(What you need to do)
Report every line of the material below that contains the string "Ceará", treating uppercase and lowercase letters as different.

(Recorded information)
## BEGIN

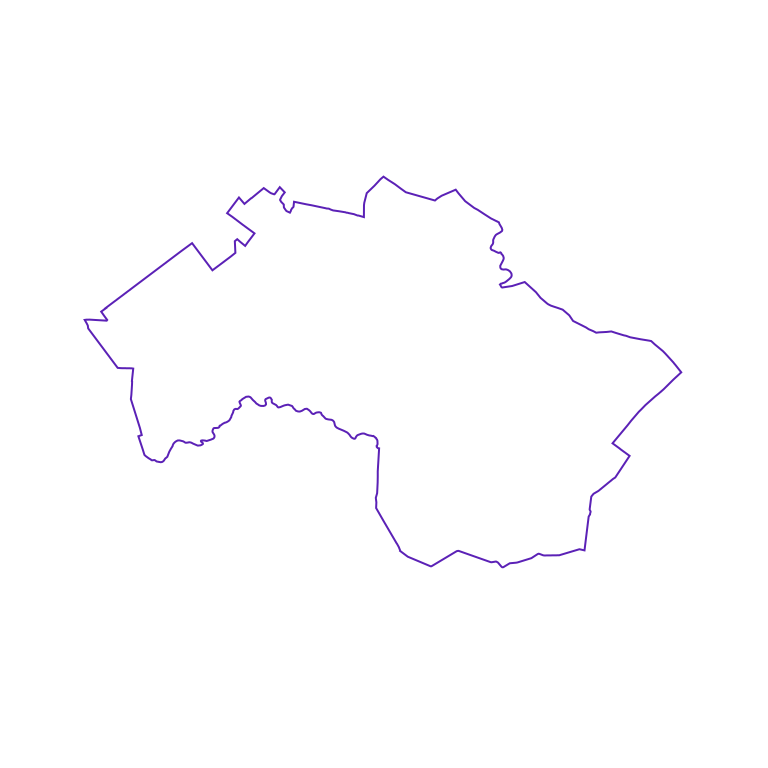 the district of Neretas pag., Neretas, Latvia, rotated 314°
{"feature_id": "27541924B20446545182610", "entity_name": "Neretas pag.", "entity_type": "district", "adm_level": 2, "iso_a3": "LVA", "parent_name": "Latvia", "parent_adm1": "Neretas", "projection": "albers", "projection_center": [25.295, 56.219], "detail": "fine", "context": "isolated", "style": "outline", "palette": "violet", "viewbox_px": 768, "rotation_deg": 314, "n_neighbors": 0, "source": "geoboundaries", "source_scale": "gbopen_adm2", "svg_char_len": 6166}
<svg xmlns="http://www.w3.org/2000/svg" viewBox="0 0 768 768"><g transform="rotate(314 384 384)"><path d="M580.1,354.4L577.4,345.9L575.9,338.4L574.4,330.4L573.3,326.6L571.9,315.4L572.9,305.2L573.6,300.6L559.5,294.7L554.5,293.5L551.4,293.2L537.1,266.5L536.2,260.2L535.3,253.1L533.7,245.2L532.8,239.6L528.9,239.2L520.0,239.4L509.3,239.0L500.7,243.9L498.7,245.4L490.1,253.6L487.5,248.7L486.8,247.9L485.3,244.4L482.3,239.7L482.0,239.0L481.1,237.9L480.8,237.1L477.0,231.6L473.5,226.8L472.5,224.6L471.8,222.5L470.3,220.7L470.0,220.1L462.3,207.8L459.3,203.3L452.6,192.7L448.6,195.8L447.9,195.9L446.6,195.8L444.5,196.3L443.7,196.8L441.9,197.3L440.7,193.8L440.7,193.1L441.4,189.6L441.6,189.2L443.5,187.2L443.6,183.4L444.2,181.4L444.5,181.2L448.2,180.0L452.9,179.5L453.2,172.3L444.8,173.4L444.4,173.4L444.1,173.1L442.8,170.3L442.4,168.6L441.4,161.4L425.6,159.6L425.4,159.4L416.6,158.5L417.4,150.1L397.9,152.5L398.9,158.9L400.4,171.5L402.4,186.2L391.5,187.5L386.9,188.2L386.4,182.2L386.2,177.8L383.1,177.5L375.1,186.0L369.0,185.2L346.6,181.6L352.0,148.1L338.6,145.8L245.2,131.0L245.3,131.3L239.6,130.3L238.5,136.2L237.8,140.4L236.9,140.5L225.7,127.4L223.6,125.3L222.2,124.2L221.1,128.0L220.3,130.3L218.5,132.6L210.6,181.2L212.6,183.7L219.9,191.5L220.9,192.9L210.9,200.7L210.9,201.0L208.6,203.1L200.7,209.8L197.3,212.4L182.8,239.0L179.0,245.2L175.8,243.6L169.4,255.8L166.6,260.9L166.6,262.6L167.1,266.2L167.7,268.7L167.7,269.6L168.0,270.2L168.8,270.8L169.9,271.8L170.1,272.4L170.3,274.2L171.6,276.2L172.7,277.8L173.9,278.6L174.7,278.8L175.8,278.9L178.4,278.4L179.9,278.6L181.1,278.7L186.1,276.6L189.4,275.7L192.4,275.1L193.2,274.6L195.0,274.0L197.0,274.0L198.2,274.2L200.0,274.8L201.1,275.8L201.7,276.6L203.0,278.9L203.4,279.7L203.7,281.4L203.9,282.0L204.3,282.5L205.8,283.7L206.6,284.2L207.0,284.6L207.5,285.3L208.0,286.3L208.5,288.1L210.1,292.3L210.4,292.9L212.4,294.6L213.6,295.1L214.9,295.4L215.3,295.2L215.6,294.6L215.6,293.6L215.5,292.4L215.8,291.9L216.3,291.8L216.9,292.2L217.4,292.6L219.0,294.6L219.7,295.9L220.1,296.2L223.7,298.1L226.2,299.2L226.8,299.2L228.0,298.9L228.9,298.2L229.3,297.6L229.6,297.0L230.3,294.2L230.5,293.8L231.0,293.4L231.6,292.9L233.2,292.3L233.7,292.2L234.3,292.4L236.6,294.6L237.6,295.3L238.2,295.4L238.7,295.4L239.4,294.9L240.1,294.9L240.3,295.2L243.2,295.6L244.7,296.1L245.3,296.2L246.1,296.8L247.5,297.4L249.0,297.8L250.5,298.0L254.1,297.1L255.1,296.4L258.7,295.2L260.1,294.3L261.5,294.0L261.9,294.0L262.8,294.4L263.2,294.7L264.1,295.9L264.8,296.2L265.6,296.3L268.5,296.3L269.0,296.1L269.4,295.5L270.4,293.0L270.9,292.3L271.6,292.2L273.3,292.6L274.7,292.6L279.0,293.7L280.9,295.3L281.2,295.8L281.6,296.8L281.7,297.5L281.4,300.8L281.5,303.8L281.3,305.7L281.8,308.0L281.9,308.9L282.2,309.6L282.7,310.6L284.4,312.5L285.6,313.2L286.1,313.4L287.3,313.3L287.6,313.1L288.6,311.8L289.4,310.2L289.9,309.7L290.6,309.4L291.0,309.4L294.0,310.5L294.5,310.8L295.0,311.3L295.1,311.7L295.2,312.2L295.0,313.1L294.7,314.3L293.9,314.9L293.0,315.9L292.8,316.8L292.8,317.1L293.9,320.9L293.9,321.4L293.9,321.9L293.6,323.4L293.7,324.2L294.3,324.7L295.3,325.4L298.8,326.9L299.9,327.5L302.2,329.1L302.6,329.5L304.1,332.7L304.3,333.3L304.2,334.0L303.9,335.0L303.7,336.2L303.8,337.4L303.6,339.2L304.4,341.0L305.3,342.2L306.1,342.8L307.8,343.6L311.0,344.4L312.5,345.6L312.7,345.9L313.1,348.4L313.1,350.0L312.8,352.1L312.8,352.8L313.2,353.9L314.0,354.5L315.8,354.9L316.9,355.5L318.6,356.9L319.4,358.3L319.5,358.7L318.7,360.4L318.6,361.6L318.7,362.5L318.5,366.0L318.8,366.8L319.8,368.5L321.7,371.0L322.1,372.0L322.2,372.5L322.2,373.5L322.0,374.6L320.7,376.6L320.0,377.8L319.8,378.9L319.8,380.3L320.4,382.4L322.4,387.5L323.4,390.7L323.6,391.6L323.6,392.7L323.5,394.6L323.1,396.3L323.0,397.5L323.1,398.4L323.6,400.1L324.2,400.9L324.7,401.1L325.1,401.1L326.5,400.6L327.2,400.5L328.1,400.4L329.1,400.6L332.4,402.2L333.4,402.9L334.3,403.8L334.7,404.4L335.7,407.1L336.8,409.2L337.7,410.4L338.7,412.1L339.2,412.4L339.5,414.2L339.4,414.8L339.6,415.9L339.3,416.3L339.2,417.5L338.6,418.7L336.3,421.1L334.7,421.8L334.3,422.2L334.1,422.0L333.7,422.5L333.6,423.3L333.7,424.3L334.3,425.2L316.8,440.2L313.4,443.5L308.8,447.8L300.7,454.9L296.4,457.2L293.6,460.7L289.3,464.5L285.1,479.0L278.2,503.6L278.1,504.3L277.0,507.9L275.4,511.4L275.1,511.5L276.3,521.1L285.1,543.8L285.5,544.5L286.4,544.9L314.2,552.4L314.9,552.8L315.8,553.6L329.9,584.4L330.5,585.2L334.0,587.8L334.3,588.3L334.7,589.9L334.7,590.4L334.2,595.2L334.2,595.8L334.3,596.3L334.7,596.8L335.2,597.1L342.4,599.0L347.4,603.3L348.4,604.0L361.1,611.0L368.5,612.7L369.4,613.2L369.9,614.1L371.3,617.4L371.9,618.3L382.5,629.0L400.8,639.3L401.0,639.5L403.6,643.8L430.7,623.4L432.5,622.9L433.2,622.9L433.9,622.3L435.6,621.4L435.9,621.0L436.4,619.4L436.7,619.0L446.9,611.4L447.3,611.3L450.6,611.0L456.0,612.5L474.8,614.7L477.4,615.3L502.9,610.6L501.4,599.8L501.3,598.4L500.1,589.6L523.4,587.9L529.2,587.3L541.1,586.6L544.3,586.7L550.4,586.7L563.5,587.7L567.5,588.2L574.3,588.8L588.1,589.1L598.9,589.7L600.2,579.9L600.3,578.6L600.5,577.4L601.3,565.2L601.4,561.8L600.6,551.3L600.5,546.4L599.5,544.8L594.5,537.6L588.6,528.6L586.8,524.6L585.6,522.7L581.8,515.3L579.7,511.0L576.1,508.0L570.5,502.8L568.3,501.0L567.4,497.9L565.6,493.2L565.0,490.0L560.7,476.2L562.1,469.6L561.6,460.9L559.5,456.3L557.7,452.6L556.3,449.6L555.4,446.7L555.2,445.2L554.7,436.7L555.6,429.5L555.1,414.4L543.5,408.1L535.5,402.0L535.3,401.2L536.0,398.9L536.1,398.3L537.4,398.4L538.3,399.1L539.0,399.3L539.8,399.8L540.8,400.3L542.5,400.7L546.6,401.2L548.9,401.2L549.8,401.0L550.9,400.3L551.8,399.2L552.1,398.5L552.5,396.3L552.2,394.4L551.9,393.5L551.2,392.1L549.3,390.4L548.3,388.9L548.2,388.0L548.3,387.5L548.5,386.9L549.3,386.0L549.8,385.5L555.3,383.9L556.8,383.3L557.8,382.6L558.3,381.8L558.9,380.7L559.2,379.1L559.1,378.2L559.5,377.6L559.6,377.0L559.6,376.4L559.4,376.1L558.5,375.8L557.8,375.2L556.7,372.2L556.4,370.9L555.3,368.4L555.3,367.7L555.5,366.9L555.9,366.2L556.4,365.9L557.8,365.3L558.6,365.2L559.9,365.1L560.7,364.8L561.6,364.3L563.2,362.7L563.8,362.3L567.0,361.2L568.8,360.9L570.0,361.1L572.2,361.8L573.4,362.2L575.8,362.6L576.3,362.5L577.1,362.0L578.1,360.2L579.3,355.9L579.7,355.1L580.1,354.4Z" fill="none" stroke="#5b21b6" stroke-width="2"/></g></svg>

## END
## BEGIN

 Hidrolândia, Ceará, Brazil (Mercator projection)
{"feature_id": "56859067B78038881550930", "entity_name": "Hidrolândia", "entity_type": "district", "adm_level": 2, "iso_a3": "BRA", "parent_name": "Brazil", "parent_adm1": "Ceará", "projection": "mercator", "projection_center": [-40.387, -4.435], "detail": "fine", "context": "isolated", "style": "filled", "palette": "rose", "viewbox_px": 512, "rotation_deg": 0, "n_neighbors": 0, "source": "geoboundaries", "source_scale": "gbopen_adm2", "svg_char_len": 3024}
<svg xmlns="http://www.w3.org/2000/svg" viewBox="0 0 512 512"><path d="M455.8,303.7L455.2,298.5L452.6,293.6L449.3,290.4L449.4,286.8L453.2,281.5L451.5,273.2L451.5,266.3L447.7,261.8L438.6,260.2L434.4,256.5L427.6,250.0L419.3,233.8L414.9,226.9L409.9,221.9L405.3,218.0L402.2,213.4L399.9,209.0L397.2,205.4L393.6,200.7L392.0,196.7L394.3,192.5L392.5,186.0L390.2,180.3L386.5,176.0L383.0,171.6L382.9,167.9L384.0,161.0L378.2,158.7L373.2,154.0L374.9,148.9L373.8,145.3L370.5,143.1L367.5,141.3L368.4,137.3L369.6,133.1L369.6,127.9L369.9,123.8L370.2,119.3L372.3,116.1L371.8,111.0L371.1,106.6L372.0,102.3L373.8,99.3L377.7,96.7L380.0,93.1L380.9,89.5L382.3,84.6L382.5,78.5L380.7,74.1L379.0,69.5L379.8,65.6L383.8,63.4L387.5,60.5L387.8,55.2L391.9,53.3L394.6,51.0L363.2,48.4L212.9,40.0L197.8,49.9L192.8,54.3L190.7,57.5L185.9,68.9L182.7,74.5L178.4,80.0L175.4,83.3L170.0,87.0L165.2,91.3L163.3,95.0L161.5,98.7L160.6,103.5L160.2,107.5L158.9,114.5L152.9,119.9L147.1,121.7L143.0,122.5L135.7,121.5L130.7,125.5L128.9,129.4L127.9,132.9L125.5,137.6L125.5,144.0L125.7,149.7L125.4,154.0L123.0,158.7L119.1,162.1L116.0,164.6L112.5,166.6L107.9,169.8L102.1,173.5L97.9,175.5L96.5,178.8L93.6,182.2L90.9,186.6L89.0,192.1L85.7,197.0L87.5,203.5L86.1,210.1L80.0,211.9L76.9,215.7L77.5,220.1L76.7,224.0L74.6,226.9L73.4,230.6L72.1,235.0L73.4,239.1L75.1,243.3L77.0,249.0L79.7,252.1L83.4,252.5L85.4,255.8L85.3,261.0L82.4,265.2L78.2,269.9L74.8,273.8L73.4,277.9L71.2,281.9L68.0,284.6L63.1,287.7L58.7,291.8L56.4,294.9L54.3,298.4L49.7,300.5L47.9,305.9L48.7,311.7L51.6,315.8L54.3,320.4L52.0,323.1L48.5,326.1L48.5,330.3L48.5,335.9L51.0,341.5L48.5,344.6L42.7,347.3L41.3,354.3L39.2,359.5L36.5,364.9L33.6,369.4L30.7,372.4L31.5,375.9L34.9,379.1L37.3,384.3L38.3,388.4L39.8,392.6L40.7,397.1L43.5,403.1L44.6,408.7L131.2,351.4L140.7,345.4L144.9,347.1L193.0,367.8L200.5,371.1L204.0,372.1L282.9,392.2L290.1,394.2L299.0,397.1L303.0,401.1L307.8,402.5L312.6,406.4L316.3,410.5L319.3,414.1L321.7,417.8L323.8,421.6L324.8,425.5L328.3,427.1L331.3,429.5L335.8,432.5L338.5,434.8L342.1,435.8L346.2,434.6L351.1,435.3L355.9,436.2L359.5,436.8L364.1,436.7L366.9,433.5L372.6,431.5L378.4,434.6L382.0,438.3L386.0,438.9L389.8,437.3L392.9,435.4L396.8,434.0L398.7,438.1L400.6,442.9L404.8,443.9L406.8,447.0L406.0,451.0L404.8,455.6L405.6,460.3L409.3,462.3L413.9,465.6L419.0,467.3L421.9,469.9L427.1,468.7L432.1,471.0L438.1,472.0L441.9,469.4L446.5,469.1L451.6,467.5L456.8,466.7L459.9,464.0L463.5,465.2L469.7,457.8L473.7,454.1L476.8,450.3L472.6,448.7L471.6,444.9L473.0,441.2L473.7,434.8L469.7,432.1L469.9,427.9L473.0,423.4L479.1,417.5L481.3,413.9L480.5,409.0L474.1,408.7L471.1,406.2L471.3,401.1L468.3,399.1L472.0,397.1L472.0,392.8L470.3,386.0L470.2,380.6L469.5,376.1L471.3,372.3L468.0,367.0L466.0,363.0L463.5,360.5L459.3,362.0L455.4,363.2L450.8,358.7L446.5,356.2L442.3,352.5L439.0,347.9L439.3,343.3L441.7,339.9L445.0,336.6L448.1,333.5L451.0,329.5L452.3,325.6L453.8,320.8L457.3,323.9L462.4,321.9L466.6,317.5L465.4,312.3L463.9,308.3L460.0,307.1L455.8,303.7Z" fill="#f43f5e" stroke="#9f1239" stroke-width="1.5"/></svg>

## END
## BEGIN

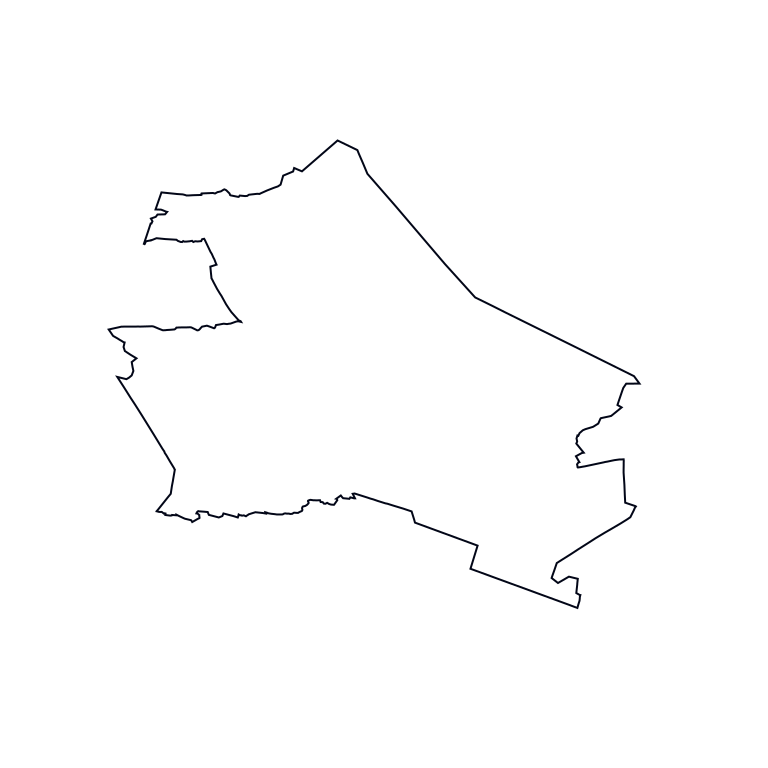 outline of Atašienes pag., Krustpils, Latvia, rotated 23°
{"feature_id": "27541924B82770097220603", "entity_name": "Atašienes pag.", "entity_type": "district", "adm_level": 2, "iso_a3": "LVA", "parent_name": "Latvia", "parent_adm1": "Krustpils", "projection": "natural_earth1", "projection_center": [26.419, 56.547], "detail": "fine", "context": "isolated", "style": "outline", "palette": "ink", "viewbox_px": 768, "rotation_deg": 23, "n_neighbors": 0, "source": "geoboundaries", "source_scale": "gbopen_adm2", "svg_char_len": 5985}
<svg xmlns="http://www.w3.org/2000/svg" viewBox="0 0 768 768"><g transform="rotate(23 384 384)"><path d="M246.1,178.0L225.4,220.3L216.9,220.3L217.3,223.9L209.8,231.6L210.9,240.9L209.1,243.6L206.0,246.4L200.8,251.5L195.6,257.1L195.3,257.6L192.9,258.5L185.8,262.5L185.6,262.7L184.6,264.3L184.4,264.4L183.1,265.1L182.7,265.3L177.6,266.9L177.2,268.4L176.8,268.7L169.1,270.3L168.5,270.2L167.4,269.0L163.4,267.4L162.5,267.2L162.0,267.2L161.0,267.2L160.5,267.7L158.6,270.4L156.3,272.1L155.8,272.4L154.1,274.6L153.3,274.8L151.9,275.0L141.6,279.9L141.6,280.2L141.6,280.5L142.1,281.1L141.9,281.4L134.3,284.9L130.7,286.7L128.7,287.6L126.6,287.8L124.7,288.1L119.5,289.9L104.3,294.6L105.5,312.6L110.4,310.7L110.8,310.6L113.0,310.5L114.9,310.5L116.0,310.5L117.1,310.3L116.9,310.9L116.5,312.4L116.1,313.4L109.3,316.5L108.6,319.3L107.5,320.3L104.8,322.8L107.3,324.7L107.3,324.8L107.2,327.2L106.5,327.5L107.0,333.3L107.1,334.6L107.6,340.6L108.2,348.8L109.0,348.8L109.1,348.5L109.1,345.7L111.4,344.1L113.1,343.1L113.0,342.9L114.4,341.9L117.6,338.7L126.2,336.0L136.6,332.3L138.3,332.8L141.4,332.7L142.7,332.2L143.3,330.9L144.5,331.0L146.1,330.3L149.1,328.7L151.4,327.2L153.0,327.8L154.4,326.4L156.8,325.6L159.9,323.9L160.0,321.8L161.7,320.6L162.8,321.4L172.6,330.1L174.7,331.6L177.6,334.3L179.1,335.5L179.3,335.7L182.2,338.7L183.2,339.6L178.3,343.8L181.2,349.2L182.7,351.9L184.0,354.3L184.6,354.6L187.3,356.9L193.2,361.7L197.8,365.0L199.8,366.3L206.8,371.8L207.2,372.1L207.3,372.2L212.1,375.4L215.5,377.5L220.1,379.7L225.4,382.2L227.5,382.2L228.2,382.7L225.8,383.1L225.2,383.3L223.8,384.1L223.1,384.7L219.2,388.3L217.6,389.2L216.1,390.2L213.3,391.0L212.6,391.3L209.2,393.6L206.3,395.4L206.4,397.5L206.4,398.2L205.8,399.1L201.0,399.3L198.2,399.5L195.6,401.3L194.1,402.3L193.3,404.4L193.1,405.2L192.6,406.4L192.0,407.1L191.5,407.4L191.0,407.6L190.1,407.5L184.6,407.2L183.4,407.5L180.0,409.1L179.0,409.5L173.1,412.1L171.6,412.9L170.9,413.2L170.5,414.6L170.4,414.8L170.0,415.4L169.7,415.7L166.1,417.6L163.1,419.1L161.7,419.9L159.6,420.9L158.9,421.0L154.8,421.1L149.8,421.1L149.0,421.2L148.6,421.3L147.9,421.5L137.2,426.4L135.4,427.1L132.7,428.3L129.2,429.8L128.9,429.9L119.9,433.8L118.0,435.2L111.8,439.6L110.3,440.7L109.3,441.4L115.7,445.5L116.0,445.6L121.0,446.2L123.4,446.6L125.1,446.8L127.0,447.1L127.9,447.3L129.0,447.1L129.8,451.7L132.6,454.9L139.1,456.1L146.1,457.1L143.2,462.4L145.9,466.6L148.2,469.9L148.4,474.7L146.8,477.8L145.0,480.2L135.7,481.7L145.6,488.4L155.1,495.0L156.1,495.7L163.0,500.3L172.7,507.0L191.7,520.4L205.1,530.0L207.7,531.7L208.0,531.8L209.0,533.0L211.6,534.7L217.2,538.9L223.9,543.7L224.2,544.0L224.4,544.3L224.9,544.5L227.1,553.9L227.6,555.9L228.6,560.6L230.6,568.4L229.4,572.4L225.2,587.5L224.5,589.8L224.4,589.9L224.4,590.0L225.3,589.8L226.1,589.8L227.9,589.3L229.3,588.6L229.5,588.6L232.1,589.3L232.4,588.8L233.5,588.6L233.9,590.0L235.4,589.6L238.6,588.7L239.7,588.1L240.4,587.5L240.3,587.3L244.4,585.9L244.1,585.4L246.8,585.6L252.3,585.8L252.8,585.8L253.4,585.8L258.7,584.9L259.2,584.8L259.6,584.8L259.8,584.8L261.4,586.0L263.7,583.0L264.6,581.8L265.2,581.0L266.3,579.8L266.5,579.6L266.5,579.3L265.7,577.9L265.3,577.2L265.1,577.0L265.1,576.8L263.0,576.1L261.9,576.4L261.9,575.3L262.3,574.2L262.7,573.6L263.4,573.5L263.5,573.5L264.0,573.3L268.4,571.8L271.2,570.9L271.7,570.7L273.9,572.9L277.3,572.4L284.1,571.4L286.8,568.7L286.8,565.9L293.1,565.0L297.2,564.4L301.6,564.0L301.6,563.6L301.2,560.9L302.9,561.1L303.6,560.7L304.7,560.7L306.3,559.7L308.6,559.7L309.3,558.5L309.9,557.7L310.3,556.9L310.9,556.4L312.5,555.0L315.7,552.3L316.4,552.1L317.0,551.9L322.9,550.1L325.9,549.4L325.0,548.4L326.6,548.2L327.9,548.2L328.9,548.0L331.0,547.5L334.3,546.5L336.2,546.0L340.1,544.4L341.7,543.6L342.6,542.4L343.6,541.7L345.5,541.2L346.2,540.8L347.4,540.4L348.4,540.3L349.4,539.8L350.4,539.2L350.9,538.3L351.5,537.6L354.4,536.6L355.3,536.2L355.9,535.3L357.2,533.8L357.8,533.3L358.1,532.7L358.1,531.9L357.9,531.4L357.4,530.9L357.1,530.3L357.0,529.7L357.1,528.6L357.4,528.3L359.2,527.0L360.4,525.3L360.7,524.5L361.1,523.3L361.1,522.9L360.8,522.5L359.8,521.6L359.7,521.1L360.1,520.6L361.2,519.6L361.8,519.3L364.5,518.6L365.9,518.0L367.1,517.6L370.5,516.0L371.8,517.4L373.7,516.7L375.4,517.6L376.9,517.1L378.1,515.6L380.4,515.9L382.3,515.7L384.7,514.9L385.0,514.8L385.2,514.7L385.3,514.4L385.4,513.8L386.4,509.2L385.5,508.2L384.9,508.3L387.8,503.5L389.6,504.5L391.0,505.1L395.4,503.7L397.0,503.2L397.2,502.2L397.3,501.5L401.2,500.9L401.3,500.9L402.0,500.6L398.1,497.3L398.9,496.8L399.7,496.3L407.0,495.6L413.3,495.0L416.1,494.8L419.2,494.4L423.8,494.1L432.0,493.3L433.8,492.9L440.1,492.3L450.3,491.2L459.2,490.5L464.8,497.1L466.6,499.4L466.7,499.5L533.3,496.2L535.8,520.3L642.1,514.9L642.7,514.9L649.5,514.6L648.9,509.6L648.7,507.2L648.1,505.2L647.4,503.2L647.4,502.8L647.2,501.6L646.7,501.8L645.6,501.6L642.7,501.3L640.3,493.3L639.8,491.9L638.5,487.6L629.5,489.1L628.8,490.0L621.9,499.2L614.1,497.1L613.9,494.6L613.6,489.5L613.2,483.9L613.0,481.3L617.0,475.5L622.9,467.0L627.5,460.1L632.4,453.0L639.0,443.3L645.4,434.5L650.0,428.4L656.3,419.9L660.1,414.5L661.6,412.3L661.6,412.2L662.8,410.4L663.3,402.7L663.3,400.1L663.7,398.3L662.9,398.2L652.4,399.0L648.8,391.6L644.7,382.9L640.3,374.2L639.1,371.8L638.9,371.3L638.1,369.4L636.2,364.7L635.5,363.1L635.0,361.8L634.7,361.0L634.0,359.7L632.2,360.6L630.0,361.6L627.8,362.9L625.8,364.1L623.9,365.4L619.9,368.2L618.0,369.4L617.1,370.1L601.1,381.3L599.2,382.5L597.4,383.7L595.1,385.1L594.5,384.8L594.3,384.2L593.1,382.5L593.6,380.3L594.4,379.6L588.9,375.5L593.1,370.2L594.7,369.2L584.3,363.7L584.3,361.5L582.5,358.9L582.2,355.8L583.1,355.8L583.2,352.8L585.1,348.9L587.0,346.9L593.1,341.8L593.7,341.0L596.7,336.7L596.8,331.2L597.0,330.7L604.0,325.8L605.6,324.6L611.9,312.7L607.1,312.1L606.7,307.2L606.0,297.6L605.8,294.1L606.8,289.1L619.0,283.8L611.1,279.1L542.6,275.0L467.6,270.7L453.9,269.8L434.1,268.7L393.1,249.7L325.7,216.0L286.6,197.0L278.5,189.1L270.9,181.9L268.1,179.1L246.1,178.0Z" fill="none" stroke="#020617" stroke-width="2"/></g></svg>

## END

(Solution below)
 Hidrolândia, Ceará, Brazil (Mercator projection)
{"feature_id": "56859067B78038881550930", "entity_name": "Hidrolândia", "entity_type": "district", "adm_level": 2, "iso_a3": "BRA", "parent_name": "Brazil", "parent_adm1": "Ceará", "projection": "mercator", "projection_center": [-40.387, -4.435], "detail": "fine", "context": "isolated", "style": "filled", "palette": "rose", "viewbox_px": 512, "rotation_deg": 0, "n_neighbors": 0, "source": "geoboundaries", "source_scale": "gbopen_adm2", "svg_char_len": 3024}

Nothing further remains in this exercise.